Start of DATA FOR PROCESSING
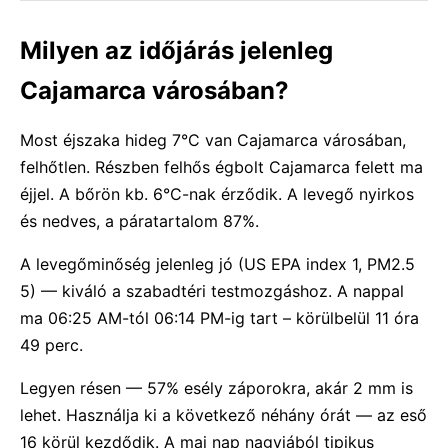
Milyen az időjárás jelenleg
Cajamarca városában?
Most éjszaka hideg 7°C van Cajamarca városában,
felhőtlen. Részben felhős égbolt Cajamarca felett ma
éjjel. A bőrön kb. 6°C-nak érződik. A levegő nyirkos
és nedves, a páratartalom 87%.
A levegőminőség jelenleg jó (US EPA index 1, PM2.5
5) — kiváló a szabadtéri testmozgáshoz. A nappal
ma 06:25 AM-tól 06:14 PM-ig tart – körülbelül 11 óra
49 perc.
Legyen résen — 57% esély záporokra, akár 2 mm is
lehet. Használja ki a következő néhány órát — az eső
16 körül kezdődik. A mai nap nagyjából tipikus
End of DATA FOR PROCESSING
Print the entries again exactly as they appear above. Do not print the pictures.

Milyen az időjárás jelenleg
Cajamarca városában?
Most éjszaka hideg 7°C van Cajamarca városában,
felhőtlen. Részben felhős égbolt Cajamarca felett ma
éjjel. A bőrön kb. 6°C-nak érződik. A levegő nyirkos
és nedves, a páratartalom 87%.
A levegőminőség jelenleg jó (US EPA index 1, PM2.5
5) — kiváló a szabadtéri testmozgáshoz. A nappal
ma 06:25 AM-tól 06:14 PM-ig tart – körülbelül 11 óra
49 perc.
Legyen résen — 57% esély záporokra, akár 2 mm is
lehet. Használja ki a következő néhány órát — az eső
16 körül kezdődik. A mai nap nagyjából tipikus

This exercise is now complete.